Equity performance overall has therefore improved, but CPI inflation is hovering around 0 per cent, still well short of the 2 per cent target. This year has already seen more drastic moves from the Bank of Japan, including moving interest rates into negative territory, while the September meeting led to the introduction of “yield curve control” as it attempts to target inflation of above 2 per cent “in a more forceful manner”.

This is the first credible attempt to tackle Japan’s structural problems in the past 25 years, although you could be forgiven for thinking that it isn’t working yet Patrick Connolly, Chase de Vere

Markets moved higher in the wake of the latest central bank action, with the Nikkei 225 index gaining almost 2 per cent, but is it a turning point?

Patrick Connolly, certified financial planner at Chase de Vere, points out: “The Nikkei 225 index peaked at nearly 39,000 points in December 1989 and since then has experienced many false dawns. The index currently stands at just 16,729 [September 13 2016], which is a staggering decline over more than 26 years.”

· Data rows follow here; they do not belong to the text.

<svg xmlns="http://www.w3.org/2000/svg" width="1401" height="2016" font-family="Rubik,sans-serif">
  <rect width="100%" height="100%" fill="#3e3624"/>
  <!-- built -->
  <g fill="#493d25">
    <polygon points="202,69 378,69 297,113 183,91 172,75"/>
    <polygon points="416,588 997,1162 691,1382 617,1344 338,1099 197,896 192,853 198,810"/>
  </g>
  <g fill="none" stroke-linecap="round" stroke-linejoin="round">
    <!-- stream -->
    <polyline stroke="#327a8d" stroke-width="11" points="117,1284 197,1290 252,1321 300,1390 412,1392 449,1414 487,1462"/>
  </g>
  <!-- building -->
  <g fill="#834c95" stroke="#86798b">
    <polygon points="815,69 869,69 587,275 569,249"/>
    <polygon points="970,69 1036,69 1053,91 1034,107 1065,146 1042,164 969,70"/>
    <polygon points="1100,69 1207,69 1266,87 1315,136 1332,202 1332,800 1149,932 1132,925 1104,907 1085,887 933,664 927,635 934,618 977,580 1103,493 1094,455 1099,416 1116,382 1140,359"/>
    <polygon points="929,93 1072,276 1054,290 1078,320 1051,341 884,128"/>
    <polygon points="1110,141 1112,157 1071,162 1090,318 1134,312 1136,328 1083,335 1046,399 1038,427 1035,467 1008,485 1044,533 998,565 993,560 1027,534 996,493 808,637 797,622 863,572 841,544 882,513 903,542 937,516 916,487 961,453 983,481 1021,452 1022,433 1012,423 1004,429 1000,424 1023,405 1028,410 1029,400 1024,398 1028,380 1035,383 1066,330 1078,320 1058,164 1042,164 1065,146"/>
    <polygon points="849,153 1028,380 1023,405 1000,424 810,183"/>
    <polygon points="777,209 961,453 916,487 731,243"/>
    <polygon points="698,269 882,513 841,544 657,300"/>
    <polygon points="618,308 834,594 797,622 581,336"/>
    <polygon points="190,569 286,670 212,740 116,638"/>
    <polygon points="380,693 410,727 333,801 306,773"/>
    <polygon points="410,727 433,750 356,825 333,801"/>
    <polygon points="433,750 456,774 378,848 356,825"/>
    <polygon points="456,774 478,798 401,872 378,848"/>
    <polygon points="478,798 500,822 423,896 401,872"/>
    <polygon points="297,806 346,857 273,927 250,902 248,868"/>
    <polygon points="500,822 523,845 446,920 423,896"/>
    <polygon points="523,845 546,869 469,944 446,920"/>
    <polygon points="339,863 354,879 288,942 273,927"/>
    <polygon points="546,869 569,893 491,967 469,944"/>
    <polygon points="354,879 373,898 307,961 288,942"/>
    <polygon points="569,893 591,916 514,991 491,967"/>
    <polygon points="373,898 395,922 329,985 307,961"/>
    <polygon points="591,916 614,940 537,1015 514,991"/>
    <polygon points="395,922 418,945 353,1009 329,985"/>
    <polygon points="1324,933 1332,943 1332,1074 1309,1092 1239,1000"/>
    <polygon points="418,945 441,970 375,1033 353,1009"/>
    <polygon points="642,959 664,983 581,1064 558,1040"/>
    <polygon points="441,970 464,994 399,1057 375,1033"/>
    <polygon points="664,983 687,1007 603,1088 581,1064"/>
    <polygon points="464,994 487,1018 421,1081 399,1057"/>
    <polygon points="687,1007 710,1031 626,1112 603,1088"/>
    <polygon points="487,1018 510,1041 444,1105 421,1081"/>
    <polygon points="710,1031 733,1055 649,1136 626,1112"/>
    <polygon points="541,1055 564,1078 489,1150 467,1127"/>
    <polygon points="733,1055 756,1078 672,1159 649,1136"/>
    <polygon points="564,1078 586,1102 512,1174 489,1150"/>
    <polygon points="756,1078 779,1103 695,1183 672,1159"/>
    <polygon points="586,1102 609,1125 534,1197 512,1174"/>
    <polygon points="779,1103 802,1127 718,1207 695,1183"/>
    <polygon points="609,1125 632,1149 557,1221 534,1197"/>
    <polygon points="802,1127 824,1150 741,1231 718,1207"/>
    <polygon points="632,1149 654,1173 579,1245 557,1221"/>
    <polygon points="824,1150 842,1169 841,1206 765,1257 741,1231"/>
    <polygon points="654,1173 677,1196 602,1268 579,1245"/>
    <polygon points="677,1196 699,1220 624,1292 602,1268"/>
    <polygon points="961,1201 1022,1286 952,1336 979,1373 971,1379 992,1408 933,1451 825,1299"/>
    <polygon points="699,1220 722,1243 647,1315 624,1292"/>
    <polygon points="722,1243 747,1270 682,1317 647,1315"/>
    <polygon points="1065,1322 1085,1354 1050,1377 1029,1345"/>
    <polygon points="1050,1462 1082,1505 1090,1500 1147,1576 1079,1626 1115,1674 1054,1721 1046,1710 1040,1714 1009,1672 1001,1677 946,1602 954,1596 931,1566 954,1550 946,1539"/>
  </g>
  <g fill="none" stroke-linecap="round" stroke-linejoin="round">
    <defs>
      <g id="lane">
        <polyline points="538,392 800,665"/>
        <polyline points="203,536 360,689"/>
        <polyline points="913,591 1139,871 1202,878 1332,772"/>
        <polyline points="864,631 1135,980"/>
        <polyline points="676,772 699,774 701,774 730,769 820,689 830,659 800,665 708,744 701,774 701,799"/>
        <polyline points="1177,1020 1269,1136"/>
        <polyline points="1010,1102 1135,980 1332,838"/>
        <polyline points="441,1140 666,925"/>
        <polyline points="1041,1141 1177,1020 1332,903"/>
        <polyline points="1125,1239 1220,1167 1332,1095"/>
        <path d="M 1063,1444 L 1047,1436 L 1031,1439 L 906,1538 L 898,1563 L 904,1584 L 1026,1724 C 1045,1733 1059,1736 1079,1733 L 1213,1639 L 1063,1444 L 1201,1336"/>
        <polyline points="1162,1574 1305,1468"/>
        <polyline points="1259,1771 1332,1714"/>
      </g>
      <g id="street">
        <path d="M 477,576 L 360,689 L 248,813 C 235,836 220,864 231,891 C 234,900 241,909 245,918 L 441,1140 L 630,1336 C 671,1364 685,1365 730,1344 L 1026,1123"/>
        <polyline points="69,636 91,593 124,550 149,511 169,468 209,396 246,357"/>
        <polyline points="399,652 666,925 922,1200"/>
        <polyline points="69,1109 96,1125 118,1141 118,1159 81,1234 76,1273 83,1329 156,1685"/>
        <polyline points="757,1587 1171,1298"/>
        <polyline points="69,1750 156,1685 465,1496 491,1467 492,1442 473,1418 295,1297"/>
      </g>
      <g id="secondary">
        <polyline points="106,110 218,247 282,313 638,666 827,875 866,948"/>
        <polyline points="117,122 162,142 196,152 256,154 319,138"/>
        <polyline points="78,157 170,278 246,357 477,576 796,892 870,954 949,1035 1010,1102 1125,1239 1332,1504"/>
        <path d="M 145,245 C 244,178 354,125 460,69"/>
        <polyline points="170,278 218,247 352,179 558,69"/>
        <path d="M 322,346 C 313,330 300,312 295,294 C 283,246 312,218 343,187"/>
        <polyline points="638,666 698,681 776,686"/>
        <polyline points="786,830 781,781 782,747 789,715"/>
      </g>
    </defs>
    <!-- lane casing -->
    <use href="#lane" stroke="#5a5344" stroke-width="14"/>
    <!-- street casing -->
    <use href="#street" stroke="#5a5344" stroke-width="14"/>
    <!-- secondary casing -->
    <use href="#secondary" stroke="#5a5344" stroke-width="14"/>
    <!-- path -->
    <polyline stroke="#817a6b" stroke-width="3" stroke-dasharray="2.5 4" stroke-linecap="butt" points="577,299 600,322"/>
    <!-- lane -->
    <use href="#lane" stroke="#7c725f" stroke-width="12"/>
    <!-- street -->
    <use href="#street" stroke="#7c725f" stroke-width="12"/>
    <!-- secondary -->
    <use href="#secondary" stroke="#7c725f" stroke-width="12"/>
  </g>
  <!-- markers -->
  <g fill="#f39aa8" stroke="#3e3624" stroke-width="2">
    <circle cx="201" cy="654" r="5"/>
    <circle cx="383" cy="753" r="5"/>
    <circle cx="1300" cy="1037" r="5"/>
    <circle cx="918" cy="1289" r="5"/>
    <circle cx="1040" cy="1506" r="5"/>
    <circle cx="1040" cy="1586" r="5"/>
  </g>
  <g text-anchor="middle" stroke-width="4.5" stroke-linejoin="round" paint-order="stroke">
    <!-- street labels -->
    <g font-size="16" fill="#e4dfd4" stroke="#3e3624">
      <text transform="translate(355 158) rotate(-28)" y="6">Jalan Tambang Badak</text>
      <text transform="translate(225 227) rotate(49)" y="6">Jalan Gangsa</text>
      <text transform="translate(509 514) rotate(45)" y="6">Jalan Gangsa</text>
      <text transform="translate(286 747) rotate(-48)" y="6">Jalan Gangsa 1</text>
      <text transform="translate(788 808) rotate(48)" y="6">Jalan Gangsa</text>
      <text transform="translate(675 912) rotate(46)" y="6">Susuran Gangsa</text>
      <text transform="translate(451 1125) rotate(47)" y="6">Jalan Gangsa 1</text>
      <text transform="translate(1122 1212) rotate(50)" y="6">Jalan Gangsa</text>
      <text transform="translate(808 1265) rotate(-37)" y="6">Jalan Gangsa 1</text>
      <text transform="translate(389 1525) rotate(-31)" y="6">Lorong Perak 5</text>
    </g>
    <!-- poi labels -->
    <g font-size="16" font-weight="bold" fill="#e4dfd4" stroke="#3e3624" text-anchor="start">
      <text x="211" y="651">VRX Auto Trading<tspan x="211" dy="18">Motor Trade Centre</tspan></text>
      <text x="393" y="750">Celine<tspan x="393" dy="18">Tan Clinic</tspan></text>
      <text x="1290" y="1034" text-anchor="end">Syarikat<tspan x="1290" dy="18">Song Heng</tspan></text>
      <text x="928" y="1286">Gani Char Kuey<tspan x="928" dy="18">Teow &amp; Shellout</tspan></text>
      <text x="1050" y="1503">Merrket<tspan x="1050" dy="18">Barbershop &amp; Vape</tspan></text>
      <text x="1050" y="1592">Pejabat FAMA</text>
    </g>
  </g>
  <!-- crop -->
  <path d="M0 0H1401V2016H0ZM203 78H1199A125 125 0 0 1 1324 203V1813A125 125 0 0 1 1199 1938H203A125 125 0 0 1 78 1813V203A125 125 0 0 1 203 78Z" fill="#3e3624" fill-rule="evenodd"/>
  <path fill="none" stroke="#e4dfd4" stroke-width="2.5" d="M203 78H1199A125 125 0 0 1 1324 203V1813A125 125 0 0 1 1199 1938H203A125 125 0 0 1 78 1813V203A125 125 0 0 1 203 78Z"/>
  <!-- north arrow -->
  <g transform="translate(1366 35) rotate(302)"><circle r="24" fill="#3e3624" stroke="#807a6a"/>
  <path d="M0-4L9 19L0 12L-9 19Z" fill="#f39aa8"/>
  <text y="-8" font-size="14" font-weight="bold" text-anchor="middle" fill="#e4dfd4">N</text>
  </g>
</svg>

But he adds: “[Mr] Abe has ushered in a programme of economic stimulus to try and boost the Japanese economy. With his ‘three arrow’ approach he has implemented a government spending package, targeted inflation of 2 per cent through printing money in a bid to end regular periods of deflation, and launched a programme of business reforms.

“This is the first credible attempt to tackle Japan’s structural problems in the past 25 years, although you could be forgiven for thinking that it isn’t working yet. This is one of the reasons why Mr Abe’s popularity has waned in recent times.”

A lack of investor confidence could be one reason behind the outflows from the region, with the IA Japan sector recording net retail outflows in each of the five months to the end of July. But Yu-Ming Wang, global head of investment and chief investment officer, international, at Nikko Asset Management, suggests one of global investors’ common concerns – a high level of sovereign indebtedness – may be less relevant in this case.

“Japan’s national wealth largely resides in the household and corporate sectors, which makes the government’s heavy debt less of a concern,” he says. “It also means that Japan is much less vulnerable to the sort of capital flight by offshore investors that often triggers financial crises.”

Mr Wang points out that as of 2014 the country’s household sector’s financial net worth stood at 280 per cent of GDP, one of the highest levels globally and above the comparable figure in the US (260 per cent).

He adds: “Japan’s economy has effectively become similar in position to a wealthy, ageing rentier, living off years of accumulated savings. The country’s strong balance sheet position allows the government room to experiment as it aims to change the deflationary mindset of an entire population and stimulate private demand.”

So far this balance sheet has given Mr Abe and the central bank room to manoeuvre, but with potential global headwinds such as the US presidential election and Brexit on the horizon, the time for experimentation may be running out.